Up to 748 GB of Coherent Memory for up to 1T Parameter Models#

DGX Station is equipped with up to 748 GB of coherent system memory enabling developers to run even large LLMs locally (such as Deepseek-R1, GPT-OSS-120B, and Qwen2.5-235B). Developers can now locally run inference on models as large as 1T parameters and perform full fine-tuning locally.

Beyond raw compute, DGX Station is compatible with a large ecosystem of tools: from leading frameworks like PyTorch, TensorFlow, and Hugging Face Transformers, to optimized inference engines such as SGLang and vLLM, to fine-tuning frameworks like LLaMA-Factory and Unsloth, as well as agent frameworks, local inference apps, and end-to-end DevOps tooling.

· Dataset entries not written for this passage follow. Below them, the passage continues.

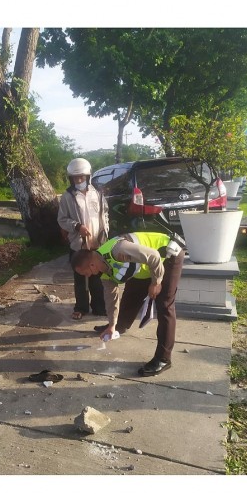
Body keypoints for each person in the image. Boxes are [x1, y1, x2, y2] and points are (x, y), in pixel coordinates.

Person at [71, 232, 185, 376]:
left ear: (92, 265)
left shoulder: (117, 249)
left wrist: (156, 282)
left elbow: (154, 256)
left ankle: (163, 359)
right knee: (131, 294)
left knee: (165, 305)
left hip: (168, 254)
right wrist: (112, 325)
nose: (87, 276)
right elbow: (111, 300)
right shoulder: (105, 273)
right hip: (144, 267)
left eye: (86, 273)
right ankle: (120, 326)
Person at [58, 158, 109, 320]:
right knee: (80, 278)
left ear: (88, 176)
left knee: (97, 278)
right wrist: (77, 226)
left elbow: (105, 214)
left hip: (97, 243)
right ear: (71, 179)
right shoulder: (67, 196)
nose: (78, 180)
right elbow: (62, 219)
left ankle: (99, 307)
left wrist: (104, 232)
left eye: (81, 177)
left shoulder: (98, 193)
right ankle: (81, 307)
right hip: (79, 245)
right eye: (75, 178)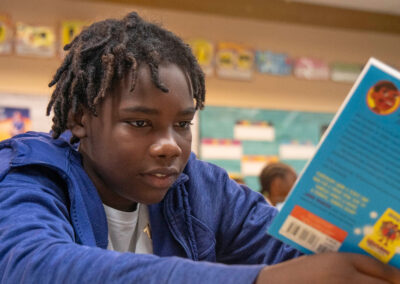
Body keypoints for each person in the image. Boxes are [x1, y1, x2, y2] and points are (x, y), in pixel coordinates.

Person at [0, 12, 399, 284]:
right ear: (80, 119)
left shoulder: (201, 189)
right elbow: (33, 265)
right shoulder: (29, 174)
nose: (169, 146)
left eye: (183, 124)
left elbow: (296, 249)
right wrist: (259, 280)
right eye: (140, 123)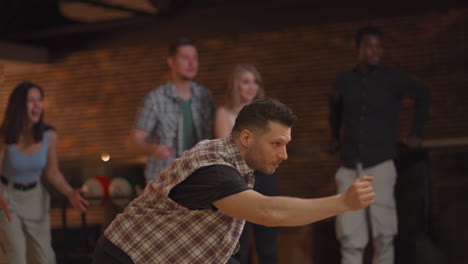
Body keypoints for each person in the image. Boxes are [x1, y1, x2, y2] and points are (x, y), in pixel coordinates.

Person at [93, 99, 375, 264]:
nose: (284, 154)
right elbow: (269, 213)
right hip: (124, 257)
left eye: (286, 144)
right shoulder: (214, 170)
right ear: (247, 138)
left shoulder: (233, 160)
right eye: (276, 144)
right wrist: (343, 202)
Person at [328, 26, 430, 264]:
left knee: (384, 234)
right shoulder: (344, 79)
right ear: (359, 49)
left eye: (378, 46)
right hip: (350, 164)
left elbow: (423, 95)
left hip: (380, 164)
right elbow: (335, 110)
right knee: (350, 235)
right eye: (369, 46)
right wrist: (333, 137)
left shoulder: (392, 79)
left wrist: (415, 133)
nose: (375, 51)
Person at [0, 82, 89, 264]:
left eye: (39, 100)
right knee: (15, 255)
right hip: (6, 198)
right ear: (18, 105)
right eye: (31, 101)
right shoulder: (4, 135)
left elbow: (52, 172)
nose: (37, 105)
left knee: (44, 258)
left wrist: (70, 192)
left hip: (35, 197)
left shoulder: (49, 135)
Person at [215, 64, 278, 264]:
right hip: (237, 181)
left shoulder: (266, 113)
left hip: (264, 177)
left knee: (268, 245)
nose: (251, 87)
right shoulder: (223, 112)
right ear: (235, 85)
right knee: (239, 245)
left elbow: (274, 148)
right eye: (245, 82)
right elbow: (229, 149)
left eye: (254, 82)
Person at [130, 37, 215, 182]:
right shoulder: (155, 99)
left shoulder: (205, 96)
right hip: (165, 180)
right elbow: (135, 140)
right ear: (171, 62)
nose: (191, 63)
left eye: (195, 58)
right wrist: (153, 149)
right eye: (185, 58)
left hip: (200, 177)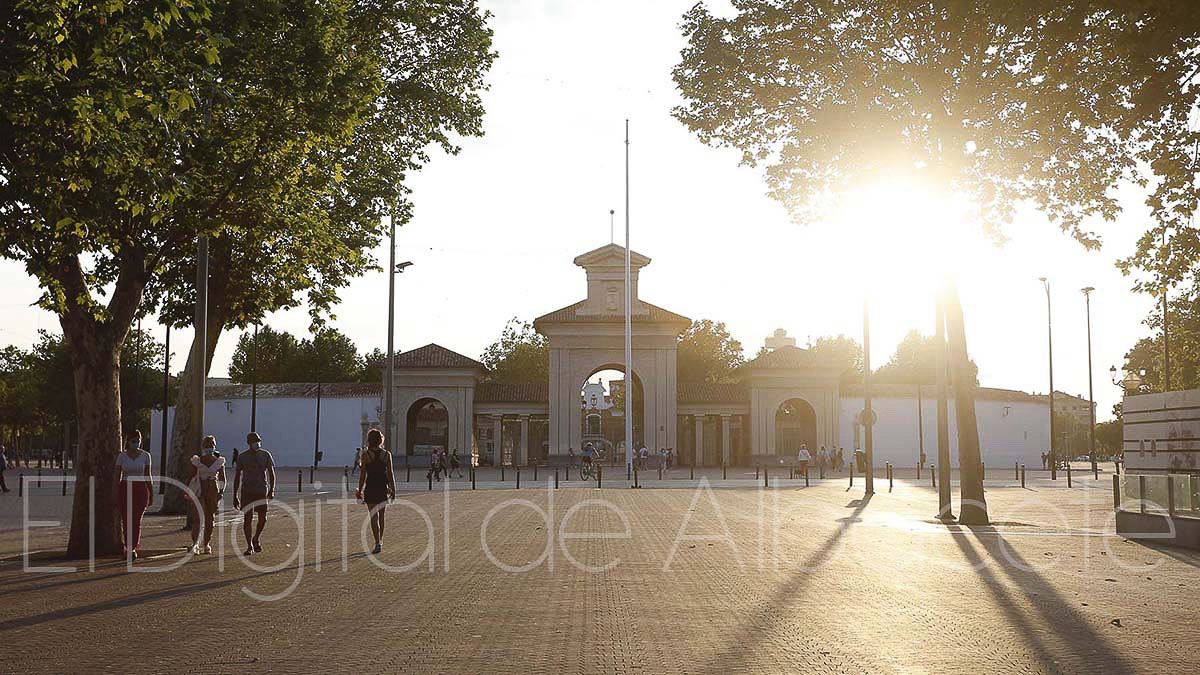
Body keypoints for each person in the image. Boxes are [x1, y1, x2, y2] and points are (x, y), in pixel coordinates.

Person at [233, 431, 275, 556]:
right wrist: (235, 495)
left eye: (257, 441)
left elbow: (271, 473)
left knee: (263, 518)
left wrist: (272, 489)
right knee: (247, 518)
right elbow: (237, 476)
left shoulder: (265, 455)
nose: (256, 444)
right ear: (249, 443)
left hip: (261, 490)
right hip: (247, 491)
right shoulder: (242, 457)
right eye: (254, 442)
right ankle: (249, 545)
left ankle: (256, 537)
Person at [114, 430, 153, 559]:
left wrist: (151, 492)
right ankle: (127, 546)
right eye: (133, 441)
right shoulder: (122, 456)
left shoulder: (146, 456)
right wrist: (114, 493)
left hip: (140, 489)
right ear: (128, 441)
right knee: (126, 519)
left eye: (138, 441)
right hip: (125, 488)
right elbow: (117, 476)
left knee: (136, 520)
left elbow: (148, 475)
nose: (136, 443)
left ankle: (133, 547)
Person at [356, 429, 396, 554]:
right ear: (380, 439)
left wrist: (359, 490)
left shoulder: (365, 455)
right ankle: (380, 541)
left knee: (373, 516)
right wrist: (393, 488)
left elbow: (362, 475)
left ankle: (377, 541)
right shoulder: (386, 455)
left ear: (369, 440)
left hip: (370, 487)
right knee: (382, 516)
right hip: (382, 487)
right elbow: (390, 473)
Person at [187, 436, 226, 554]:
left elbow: (223, 478)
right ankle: (195, 543)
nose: (210, 447)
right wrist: (188, 490)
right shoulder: (197, 461)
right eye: (207, 445)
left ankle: (206, 543)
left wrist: (221, 492)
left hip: (213, 488)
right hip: (200, 488)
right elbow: (191, 476)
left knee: (210, 517)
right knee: (197, 517)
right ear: (203, 447)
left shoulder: (219, 462)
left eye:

For workloads that require even larger models, DGX Station includes NVIDIA ConnectX™ networking, allowing two systems to be clustered together for seamless multi-node scaling. This enables developers to scale beyond a single node to handle larger models and more demanding tasks, while maintaining a consistent software environment.

In addition, the Grace Blackwell architecture introduces new optimizations such as NVFP4 precision and speculative decoding, which improve efficiency and responsiveness when running large-scale generative AI models. These advances allow developers to prototype and iterate quickly, while preserving the ability to scale seamlessly to larger NVIDIA platforms.

Bringing Blackwell Architecture from the Cloud to Your Desk#

DGX Station provides developers with a high-performance deskside AI supercomputer for locally prototyping models and AI applications, freeing up valuable compute resources in their cluster environments better suited for training and deploying production models. As prototypes mature, developers can easily connect to a cloud instance through NVIDIA Sync and continue their work on the same NVIDIA Blackwell architecture.